Печальная штука столкновение поездов. Сколько жертв! Сколько шума, криков! Иногда поезда останавливают бандиты, иногда спускают их под откос, иногда они сами наталкиваются и крушатся.

Последнее случилось с поездом «Молния» на станции Джерсей, недалеко от Нью-Йорка. Поезд «Молния» летел и никого и ни о чем не спрашивал. Он знал, что стрелочник переведет в нужную секунду путь, знал, что для него, поезда «Молнии», всегда чиста дорога и что он не может опоздать ни на секунду.

Но из-за темноты что-то у кого-то перепуталось и поезд «Молния» врезался в транспорт нефти.
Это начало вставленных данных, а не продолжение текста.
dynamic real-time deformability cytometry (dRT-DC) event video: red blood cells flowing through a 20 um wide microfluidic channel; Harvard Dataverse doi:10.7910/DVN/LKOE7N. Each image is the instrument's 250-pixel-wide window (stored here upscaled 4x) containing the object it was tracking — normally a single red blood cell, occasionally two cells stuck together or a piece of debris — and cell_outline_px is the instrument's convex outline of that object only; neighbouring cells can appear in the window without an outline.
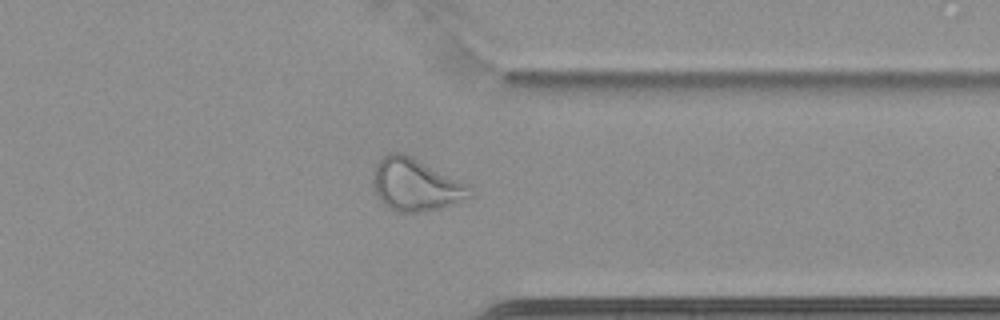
{"species": "common noctule bat (a hibernating species)", "species_latin": "Nyctalus noctula", "temperature_condition": "cold", "stored_images_in_passage": 42, "camera_frame_rate_fps": 3000, "um_per_image_px": 0.085, "animal": {"sex": "female", "body_mass_g": 22.7, "forearm_length_mm": 54.2}, "frame": {"image": 1, "passage_image": 30, "time_ms": 9.667, "image_size_px": [1000, 320], "cell_outline_px": [[472, 196], [452, 204], [440, 208], [420, 212], [396, 212], [388, 208], [372, 192], [372, 172], [376, 164], [388, 152], [404, 152], [468, 184], [472, 188]], "centroid_in_image_um": [35.28, 15.7], "position_along_channel_um": 376.1, "area_um2": 29.94}, "authors_computed_cell_mechanics": {"area_um2": 26.9348, "velocity_mm_per_s": 3.4832, "shape_relaxation_time_tau1_ms": null, "shape_relaxation_time_tau2_ms": 2.8105, "deformation_change_tau1": null, "deformation_change_tau2": 0.1014}}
Все смешалось в кашу и начался пожар.

Пожар был вскоре ликвидирован. На линии работали экстренно вызванные санитарные отряды. Разбирали балки, спасали оставшихся в живых, подсчитывали убытки, составляли депеши и телеграммы.

Десятки апатичных телеграфистов бесстрастно механически выстукивали депешу. Железнодорожное начальство в смятении соображало, что делать. Какую сумятицу внесло это происшествие в движение! И во всем этом виновата непроглядная ночная тьма.

У смятых изуродованных вагонов смятые изуродованные люди. Оторванные ноги и руки, размозженные черепа, санитары, врачи и сестры, освещающие ручными фонарями окровавленные массы тел, засыпанные обломками.

Паровоз, врезавшийся в первую цистерну, сгорел вместе с машинистами, оглушенными ударами. У вагонов с почтой и деньгами стояла охрана. Несколько прожекторов осветили место крушения и предотвратили возможность грабежа.

Из города прибыли репортеры и кинооператоры забегали с юпитерами.

Какой-то чудак, мальчишка лет 18-ти, находившийся в числе очень немногих, достаточно счастливо отделавшихся от катастрофы, составил акт в том, что у него находился последний номер журнала «Америкэн», а этот журнал давал довольно большую премию тому, у кого во время крушения поезда окажется очередной номер.

Все домыслы у людей, бодрствовавших этой ночью, сходились в одной точке — во тьме. Кто проклинал, а кто радовался. Чарльз Лоув радовался. Начальник ночного движения поездов «Молнии», Нью-Йорк — Сан-Франциско — проклинал.

Ему пришлось здорово попотеть, прежде чем он добился освобождения пути для очередного маршрута и, несмотря ни на что, у него уже было пять минут опоздания.